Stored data
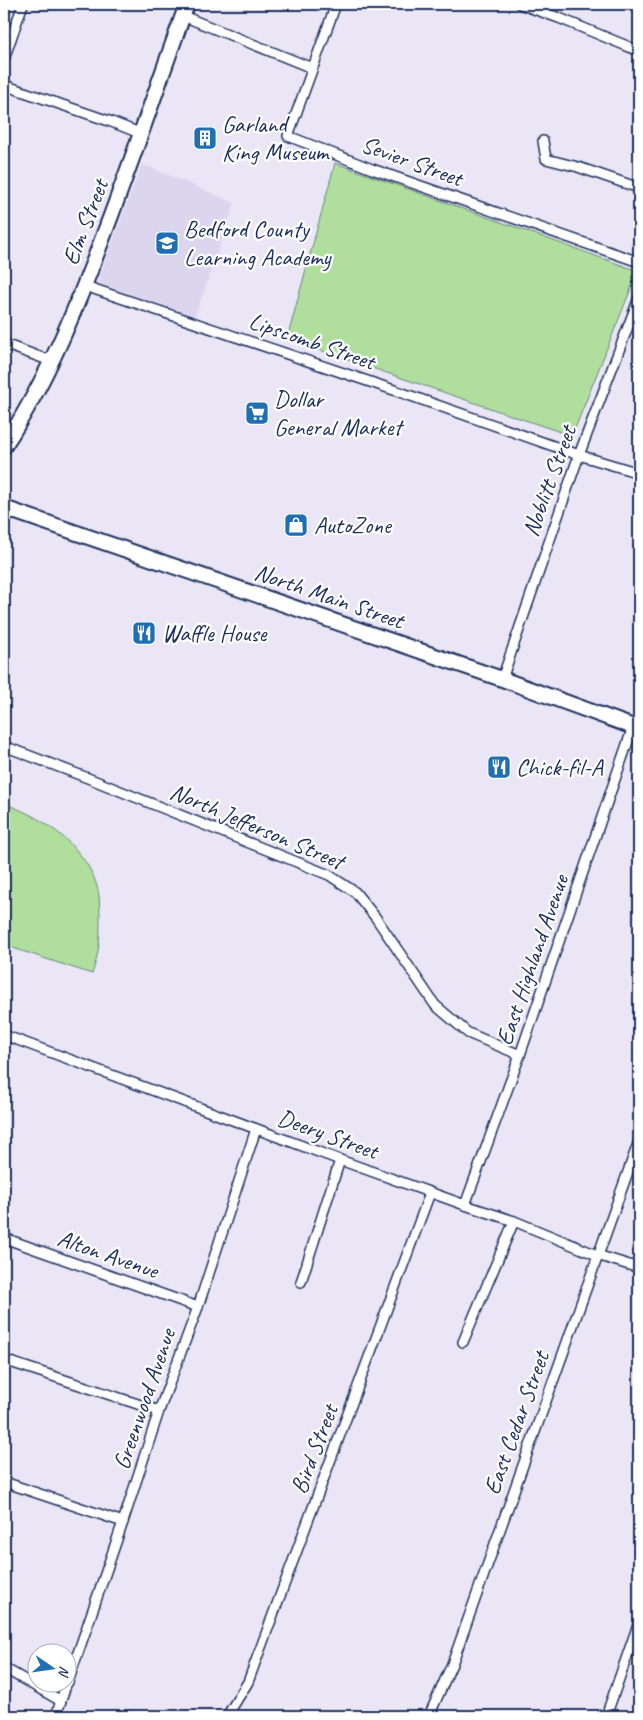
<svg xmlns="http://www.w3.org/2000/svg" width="643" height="1720" font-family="Caveat,sans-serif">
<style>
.built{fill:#dbd5ee}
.green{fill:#b0de9d;stroke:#66867e}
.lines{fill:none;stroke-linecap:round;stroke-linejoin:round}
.street-casing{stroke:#1b2f5e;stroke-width:12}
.primary-casing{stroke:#1b2f5e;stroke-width:18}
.street{stroke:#fff;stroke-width:9}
.primary{stroke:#fff;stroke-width:14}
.labels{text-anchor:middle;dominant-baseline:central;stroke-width:4.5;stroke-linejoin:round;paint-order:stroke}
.poi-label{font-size:24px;fill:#1b2f5e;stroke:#fff;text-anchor:start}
.street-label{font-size:24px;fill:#1b2f5e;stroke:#fff}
</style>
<rect width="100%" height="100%" fill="#eae6f5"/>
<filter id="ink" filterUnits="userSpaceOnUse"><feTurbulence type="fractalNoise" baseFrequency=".02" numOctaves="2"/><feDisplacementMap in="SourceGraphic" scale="10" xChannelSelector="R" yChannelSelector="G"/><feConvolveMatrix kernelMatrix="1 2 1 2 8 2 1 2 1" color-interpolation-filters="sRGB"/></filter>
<g filter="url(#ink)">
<polygon class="built" points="142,164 235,203 195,316 97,283"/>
<g class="green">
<polygon points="335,163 638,271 572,436 287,339"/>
<path d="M8,805c37,13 80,44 90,85 2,10 2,23 2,34 0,18 -2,33 -8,50l-88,-29v-127z"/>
</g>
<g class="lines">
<g class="street-casing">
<g id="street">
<polyline points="336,4 288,136 372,169 639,262"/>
<polyline points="520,4 559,18 639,51"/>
<polyline points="183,16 312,68"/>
<polyline points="4,59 23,4"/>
<polyline points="4,85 109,121 142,134"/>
<polyline points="543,141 546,159 578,167 639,188"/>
<polyline points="85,286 394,390 579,455 639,473"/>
<polyline points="4,344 51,361"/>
<polyline points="502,679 579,455 639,298"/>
<polyline points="4,746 93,780 329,875 355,892 376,918 435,1005 468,1033 520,1055"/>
<polyline points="4,1035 340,1160 465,1205 514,1221 597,1255 639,1268"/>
<polyline points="465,1205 520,1055 633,727"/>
<polyline points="4,1238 198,1307"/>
<polyline points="301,1282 340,1160"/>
<polyline points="463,1342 514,1221"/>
<polyline points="4,1360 159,1411"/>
<polyline points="4,1482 123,1522"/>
<polyline points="4,1668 61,1701"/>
<polyline points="68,1682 123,1522 159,1411 198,1307 256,1129"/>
<polyline points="56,1716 67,1682"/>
<polyline points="227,1716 248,1682 430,1193"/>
<polyline points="429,1716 452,1664 639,1141"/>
<polyline points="606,1716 639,1622"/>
</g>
</g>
<g class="primary-casing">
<g id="primary">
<path d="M4,446c44,-67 74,-142 102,-217 28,-74 54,-150 81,-225"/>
<polyline points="4,508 502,679 639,729"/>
</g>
</g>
<use href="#street" class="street"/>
<use href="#primary" class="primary"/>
</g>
</g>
<defs>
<g id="building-square" transform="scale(1.25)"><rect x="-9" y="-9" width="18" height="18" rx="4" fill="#1f6fb2" stroke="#fff"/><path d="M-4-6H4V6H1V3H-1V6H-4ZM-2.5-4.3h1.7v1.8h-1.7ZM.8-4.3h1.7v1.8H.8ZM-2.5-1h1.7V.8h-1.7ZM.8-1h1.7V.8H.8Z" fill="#fff"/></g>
<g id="school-square" transform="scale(1.25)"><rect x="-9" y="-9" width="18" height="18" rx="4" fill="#1f6fb2" stroke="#fff"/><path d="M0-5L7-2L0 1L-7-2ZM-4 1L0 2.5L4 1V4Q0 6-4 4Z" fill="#fff"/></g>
<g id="supermarket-square" transform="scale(1.25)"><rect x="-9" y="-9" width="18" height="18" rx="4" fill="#1f6fb2" stroke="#fff"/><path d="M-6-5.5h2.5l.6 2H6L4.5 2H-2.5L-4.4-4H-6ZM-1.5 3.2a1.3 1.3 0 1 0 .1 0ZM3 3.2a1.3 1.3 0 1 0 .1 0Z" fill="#fff"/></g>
<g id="shop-square" transform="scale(1.25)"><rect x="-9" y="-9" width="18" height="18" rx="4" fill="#1f6fb2" stroke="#fff"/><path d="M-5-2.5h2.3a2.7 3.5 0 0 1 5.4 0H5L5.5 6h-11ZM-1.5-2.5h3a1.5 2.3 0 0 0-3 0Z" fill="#fff"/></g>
<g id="restaurant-square" transform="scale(1.25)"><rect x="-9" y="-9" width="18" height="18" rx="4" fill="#1f6fb2" stroke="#fff"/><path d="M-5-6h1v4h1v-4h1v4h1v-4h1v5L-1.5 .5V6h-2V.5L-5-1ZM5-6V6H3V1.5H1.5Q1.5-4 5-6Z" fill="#fff"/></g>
</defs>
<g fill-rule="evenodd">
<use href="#building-square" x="205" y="138"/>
<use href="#school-square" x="167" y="243"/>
<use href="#supermarket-square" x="257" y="413"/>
<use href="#shop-square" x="296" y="525"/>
<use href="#restaurant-square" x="144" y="633"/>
<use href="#restaurant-square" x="499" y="767"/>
</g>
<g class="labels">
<g class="poi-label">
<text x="222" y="124">Garland<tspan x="222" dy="28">King Museum</tspan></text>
<text x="184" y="229">Bedford County<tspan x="184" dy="28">Learning Academy</tspan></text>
<text x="274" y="399">Dollar<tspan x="274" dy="28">General Market</tspan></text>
<text x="314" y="525">AutoZone</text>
<text x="162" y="633">Waffle House</text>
<text x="516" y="767">Chick-fil-A</text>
</g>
<g class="street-label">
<text transform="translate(412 161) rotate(20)">Sevier Street</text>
<text transform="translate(85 222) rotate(-69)">Elm Street</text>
<text transform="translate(312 341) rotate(19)">Lipscomb Street</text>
<text transform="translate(549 481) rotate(-70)">Noblitt Street</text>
<text transform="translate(329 596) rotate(19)">North Main Street</text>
<text transform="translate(257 826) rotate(23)">North Jefferson Street</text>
<text transform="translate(532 960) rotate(-71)">East Highland Avenue</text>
<text transform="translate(328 1134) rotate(20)">Deery Street</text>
<text transform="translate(108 1254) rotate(19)">Alton Avenue</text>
<text transform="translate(144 1399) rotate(-71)">Greenwood Avenue</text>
<text transform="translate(516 1423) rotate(-70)">East Cedar Street</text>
<text transform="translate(314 1449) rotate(-69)">Bird Street</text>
</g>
</g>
<rect width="643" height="1720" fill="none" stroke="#fff" stroke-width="20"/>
<rect x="10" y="10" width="623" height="1700" fill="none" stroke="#1b2f5e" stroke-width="2" filter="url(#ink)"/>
<g transform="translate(52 1668) rotate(103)"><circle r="24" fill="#ffffff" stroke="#a4acbf"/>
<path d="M0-4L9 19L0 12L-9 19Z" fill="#1f6fb2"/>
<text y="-8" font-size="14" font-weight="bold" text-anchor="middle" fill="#1b2f5e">N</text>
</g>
</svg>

[Task] Repeat the data verbatim, excluding all pictures.

[Completed exercise]
<svg xmlns="http://www.w3.org/2000/svg" width="643" height="1720" font-family="Caveat,sans-serif">
<style>
.built{fill:#dbd5ee}
.green{fill:#b0de9d;stroke:#66867e}
.lines{fill:none;stroke-linecap:round;stroke-linejoin:round}
.street-casing{stroke:#1b2f5e;stroke-width:12}
.primary-casing{stroke:#1b2f5e;stroke-width:18}
.street{stroke:#fff;stroke-width:9}
.primary{stroke:#fff;stroke-width:14}
.labels{text-anchor:middle;dominant-baseline:central;stroke-width:4.5;stroke-linejoin:round;paint-order:stroke}
.poi-label{font-size:24px;fill:#1b2f5e;stroke:#fff;text-anchor:start}
.street-label{font-size:24px;fill:#1b2f5e;stroke:#fff}
</style>
<rect width="100%" height="100%" fill="#eae6f5"/>
<filter id="ink" filterUnits="userSpaceOnUse"><feTurbulence type="fractalNoise" baseFrequency=".02" numOctaves="2"/><feDisplacementMap in="SourceGraphic" scale="10" xChannelSelector="R" yChannelSelector="G"/><feConvolveMatrix kernelMatrix="1 2 1 2 8 2 1 2 1" color-interpolation-filters="sRGB"/></filter>
<g filter="url(#ink)">
<polygon class="built" points="142,164 235,203 195,316 97,283"/>
<g class="green">
<polygon points="335,163 638,271 572,436 287,339"/>
<path d="M8,805c37,13 80,44 90,85 2,10 2,23 2,34 0,18 -2,33 -8,50l-88,-29v-127z"/>
</g>
<g class="lines">
<g class="street-casing">
<g id="street">
<polyline points="336,4 288,136 372,169 639,262"/>
<polyline points="520,4 559,18 639,51"/>
<polyline points="183,16 312,68"/>
<polyline points="4,59 23,4"/>
<polyline points="4,85 109,121 142,134"/>
<polyline points="543,141 546,159 578,167 639,188"/>
<polyline points="85,286 394,390 579,455 639,473"/>
<polyline points="4,344 51,361"/>
<polyline points="502,679 579,455 639,298"/>
<polyline points="4,746 93,780 329,875 355,892 376,918 435,1005 468,1033 520,1055"/>
<polyline points="4,1035 340,1160 465,1205 514,1221 597,1255 639,1268"/>
<polyline points="465,1205 520,1055 633,727"/>
<polyline points="4,1238 198,1307"/>
<polyline points="301,1282 340,1160"/>
<polyline points="463,1342 514,1221"/>
<polyline points="4,1360 159,1411"/>
<polyline points="4,1482 123,1522"/>
<polyline points="4,1668 61,1701"/>
<polyline points="68,1682 123,1522 159,1411 198,1307 256,1129"/>
<polyline points="56,1716 67,1682"/>
<polyline points="227,1716 248,1682 430,1193"/>
<polyline points="429,1716 452,1664 639,1141"/>
<polyline points="606,1716 639,1622"/>
</g>
</g>
<g class="primary-casing">
<g id="primary">
<path d="M4,446c44,-67 74,-142 102,-217 28,-74 54,-150 81,-225"/>
<polyline points="4,508 502,679 639,729"/>
</g>
</g>
<use href="#street" class="street"/>
<use href="#primary" class="primary"/>
</g>
</g>
<defs>
<g id="building-square" transform="scale(1.25)"><rect x="-9" y="-9" width="18" height="18" rx="4" fill="#1f6fb2" stroke="#fff"/><path d="M-4-6H4V6H1V3H-1V6H-4ZM-2.5-4.3h1.7v1.8h-1.7ZM.8-4.3h1.7v1.8H.8ZM-2.5-1h1.7V.8h-1.7ZM.8-1h1.7V.8H.8Z" fill="#fff"/></g>
<g id="school-square" transform="scale(1.25)"><rect x="-9" y="-9" width="18" height="18" rx="4" fill="#1f6fb2" stroke="#fff"/><path d="M0-5L7-2L0 1L-7-2ZM-4 1L0 2.5L4 1V4Q0 6-4 4Z" fill="#fff"/></g>
<g id="supermarket-square" transform="scale(1.25)"><rect x="-9" y="-9" width="18" height="18" rx="4" fill="#1f6fb2" stroke="#fff"/><path d="M-6-5.5h2.5l.6 2H6L4.5 2H-2.5L-4.4-4H-6ZM-1.5 3.2a1.3 1.3 0 1 0 .1 0ZM3 3.2a1.3 1.3 0 1 0 .1 0Z" fill="#fff"/></g>
<g id="shop-square" transform="scale(1.25)"><rect x="-9" y="-9" width="18" height="18" rx="4" fill="#1f6fb2" stroke="#fff"/><path d="M-5-2.5h2.3a2.7 3.5 0 0 1 5.4 0H5L5.5 6h-11ZM-1.5-2.5h3a1.5 2.3 0 0 0-3 0Z" fill="#fff"/></g>
<g id="restaurant-square" transform="scale(1.25)"><rect x="-9" y="-9" width="18" height="18" rx="4" fill="#1f6fb2" stroke="#fff"/><path d="M-5-6h1v4h1v-4h1v4h1v-4h1v5L-1.5 .5V6h-2V.5L-5-1ZM5-6V6H3V1.5H1.5Q1.5-4 5-6Z" fill="#fff"/></g>
</defs>
<g fill-rule="evenodd">
<use href="#building-square" x="205" y="138"/>
<use href="#school-square" x="167" y="243"/>
<use href="#supermarket-square" x="257" y="413"/>
<use href="#shop-square" x="296" y="525"/>
<use href="#restaurant-square" x="144" y="633"/>
<use href="#restaurant-square" x="499" y="767"/>
</g>
<g class="labels">
<g class="poi-label">
<text x="222" y="124">Garland<tspan x="222" dy="28">King Museum</tspan></text>
<text x="184" y="229">Bedford County<tspan x="184" dy="28">Learning Academy</tspan></text>
<text x="274" y="399">Dollar<tspan x="274" dy="28">General Market</tspan></text>
<text x="314" y="525">AutoZone</text>
<text x="162" y="633">Waffle House</text>
<text x="516" y="767">Chick-fil-A</text>
</g>
<g class="street-label">
<text transform="translate(412 161) rotate(20)">Sevier Street</text>
<text transform="translate(85 222) rotate(-69)">Elm Street</text>
<text transform="translate(312 341) rotate(19)">Lipscomb Street</text>
<text transform="translate(549 481) rotate(-70)">Noblitt Street</text>
<text transform="translate(329 596) rotate(19)">North Main Street</text>
<text transform="translate(257 826) rotate(23)">North Jefferson Street</text>
<text transform="translate(532 960) rotate(-71)">East Highland Avenue</text>
<text transform="translate(328 1134) rotate(20)">Deery Street</text>
<text transform="translate(108 1254) rotate(19)">Alton Avenue</text>
<text transform="translate(144 1399) rotate(-71)">Greenwood Avenue</text>
<text transform="translate(516 1423) rotate(-70)">East Cedar Street</text>
<text transform="translate(314 1449) rotate(-69)">Bird Street</text>
</g>
</g>
<rect width="643" height="1720" fill="none" stroke="#fff" stroke-width="20"/>
<rect x="10" y="10" width="623" height="1700" fill="none" stroke="#1b2f5e" stroke-width="2" filter="url(#ink)"/>
<g transform="translate(52 1668) rotate(103)"><circle r="24" fill="#ffffff" stroke="#a4acbf"/>
<path d="M0-4L9 19L0 12L-9 19Z" fill="#1f6fb2"/>
<text y="-8" font-size="14" font-weight="bold" text-anchor="middle" fill="#1b2f5e">N</text>
</g>
</svg>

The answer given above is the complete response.